Pemerintah melihat fenomena project S TikTok Shop di Inggris akan merugikan pelaku UMKM jika masuk ke Indonesia. Project S TikTok Shop dicurigai menjadi cara perusahaan untuk mengoleksi data produk yang laris manis di suatu negara, untuk kemudian diproduksi di Cina.
“Di Inggris itu 67 persen algoritma TikTok bisa mengubah behavior konsumen di sana dari yang tidak mau belanja jadi belanja. Bisa mengarahkan produk yang mereka bawa dari Cina. Mereka juga bisa sangat murah sekali,” jelas Teten.
TikTok Shop dinilainya menyatukan media sosial, cross-border commerce dan retail online. Dari 21 juta pelaku UMKM yang terhubung ke ekosistem digital, mayoritas yang dijual di online adalah produk dari Cina.

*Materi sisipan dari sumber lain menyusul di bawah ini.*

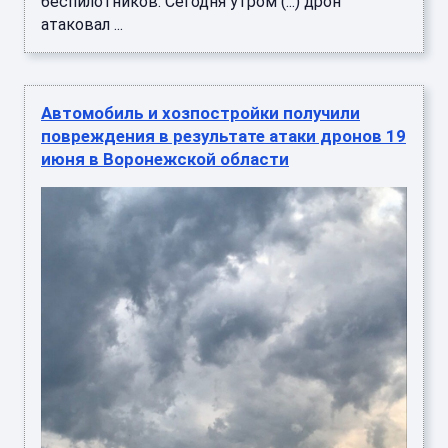
беспилотников."Сегодня утром (...) дрон
атаковал ...
Автомобиль и хозпостройки получили
повреждения в результате атаки дронов 19
июня в Воронежской области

Sehingga jika tidak segera ditangani dengan kebijakan yang tepat, maka pasar digital Tanah Air akan didominasi oleh produk-produk dari Cina.
Kendati demikian, Teten menegaskan bahwa, ia bukan anti produk Cina maupun dari luar negeri. Namun, sebagai upaya untuk melindungi UMKM, produk dari luar negeri harus mengikuti mekanisme impor produk termasuk melengkapi izin edar dari BPOM, memenuhi SNI hingga sertifikasi halal.
“Kalau misalnya retail online masih dibolehkan menjual produk impor langsung ke konsumen, itu pasti UMKM tidak bisa bersaing karena UMKM di dalam negeri kalau berjualan harus mempunyai izin edar dari BPOM, harus punya sertifikasi halal, punya SNI. Mereka enak langsung,” katanya.
Dalam mengatasi ancaman tersebut, Teten mendesak Kementerian Perdagangan untuk merevisi Permendag Nomor 50/2020 yang saat ini baru mengatur perdagangan di e-Commerce, bukan social commerce. Ia mengaku revisi aturan tersebut sudah diwacanakan sejak tahun lalu, namun hingga kini masih belum terbit.
“Itu bukan hanya untuk TikTok saja, untuk seluruh e-Commerce untuk juga yang cross-border commerce semua. Jadi jangan kemudian saya dianggap anti TikTok, bukan, saya hanya mau melindungi produk UMKM supaya ada playing field yang sama dengan produk dari luar, jangan kemudian mereka diberi kemudahan,” tandasnya.